--- STUDY MATERIAL Enclosed Below ---

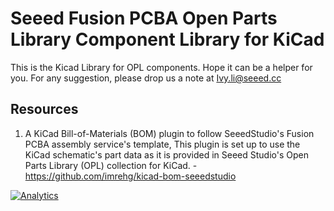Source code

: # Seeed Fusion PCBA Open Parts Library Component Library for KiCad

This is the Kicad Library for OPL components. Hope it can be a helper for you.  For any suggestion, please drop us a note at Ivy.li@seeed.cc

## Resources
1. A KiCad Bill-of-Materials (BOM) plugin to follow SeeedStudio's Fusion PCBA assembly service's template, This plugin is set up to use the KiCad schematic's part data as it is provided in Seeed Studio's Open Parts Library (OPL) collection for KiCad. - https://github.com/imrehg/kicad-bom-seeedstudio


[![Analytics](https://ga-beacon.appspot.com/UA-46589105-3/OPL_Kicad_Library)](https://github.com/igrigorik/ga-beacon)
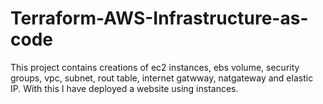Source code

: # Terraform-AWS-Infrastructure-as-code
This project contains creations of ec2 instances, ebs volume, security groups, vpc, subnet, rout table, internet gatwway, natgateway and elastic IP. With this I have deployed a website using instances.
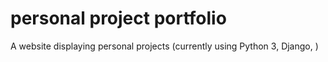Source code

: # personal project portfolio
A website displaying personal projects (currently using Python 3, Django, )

--- End of Enclosed STUDY MATERIAL ---
--- STUDY MATERIAL Enclosed Below ---

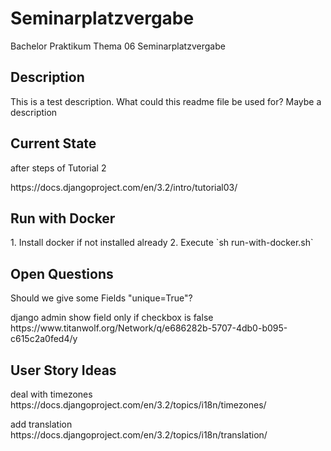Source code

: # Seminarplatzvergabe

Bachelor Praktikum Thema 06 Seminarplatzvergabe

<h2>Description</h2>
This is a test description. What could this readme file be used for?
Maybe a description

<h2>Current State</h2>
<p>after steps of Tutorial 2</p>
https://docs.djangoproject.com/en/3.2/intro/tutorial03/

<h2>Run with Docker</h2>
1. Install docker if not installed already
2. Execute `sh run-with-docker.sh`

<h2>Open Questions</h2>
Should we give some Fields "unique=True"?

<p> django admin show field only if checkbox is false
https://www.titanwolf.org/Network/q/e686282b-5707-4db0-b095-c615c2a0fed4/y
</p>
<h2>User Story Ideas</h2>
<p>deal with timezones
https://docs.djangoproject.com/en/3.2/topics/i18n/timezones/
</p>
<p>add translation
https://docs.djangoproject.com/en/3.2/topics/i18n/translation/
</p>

--- End of Enclosed STUDY MATERIAL ---
--- STUDY MATERIAL Enclosed Below ---

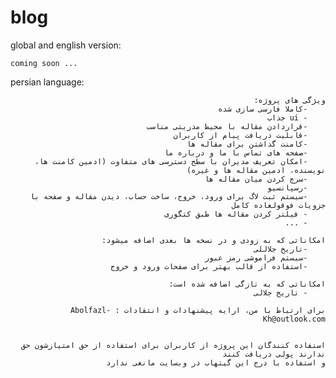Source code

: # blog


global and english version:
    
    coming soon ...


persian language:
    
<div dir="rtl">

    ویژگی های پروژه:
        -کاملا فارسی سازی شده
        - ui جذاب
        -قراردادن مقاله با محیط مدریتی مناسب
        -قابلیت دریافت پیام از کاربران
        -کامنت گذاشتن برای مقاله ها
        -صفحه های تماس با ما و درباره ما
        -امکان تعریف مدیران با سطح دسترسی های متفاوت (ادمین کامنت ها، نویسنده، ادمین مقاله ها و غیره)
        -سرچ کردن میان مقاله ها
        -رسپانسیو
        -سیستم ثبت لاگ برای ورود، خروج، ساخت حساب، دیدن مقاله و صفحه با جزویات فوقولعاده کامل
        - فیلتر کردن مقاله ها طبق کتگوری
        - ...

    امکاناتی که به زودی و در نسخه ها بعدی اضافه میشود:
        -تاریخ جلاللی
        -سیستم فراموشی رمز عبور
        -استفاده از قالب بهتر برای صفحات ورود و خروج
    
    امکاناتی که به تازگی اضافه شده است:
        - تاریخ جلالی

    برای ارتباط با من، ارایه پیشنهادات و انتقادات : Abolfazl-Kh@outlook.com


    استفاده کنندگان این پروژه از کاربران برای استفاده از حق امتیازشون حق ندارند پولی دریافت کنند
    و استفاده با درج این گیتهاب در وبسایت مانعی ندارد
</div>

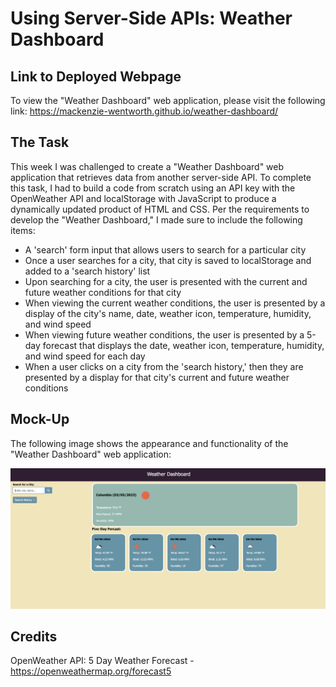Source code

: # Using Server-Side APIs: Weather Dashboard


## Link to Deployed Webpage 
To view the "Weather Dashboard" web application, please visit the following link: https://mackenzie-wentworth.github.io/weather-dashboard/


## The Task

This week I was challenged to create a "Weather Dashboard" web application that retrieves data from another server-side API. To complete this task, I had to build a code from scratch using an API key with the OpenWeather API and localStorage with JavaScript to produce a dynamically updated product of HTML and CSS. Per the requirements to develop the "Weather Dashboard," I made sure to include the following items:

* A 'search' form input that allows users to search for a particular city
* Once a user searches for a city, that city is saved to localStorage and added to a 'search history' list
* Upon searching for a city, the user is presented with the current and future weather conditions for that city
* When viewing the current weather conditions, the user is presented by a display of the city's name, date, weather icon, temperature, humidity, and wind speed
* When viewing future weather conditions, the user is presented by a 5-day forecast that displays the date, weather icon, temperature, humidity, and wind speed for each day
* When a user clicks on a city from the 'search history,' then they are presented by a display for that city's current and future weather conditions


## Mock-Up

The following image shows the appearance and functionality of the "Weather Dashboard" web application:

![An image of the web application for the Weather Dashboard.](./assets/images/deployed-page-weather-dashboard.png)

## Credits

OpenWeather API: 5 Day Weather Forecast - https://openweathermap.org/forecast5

--- End of Enclosed STUDY MATERIAL ---

*TASK REQUIREMENTS:* Gather every line of the records that contains the word "from" and list those lines.

*ANSWER SECTION:*
This week I was challenged to create a "Weather Dashboard" web application that retrieves data from another server-side API. To complete this task, I had to build a code from scratch using an API key with the OpenWeather API and localStorage with JavaScript to produce a dynamically updated product of HTML and CSS. Per the requirements to develop the "Weather Dashboard," I made sure to include the following items:
* When a user clicks on a city from the 'search history,' then they are presented by a display for that city's current and future weather conditions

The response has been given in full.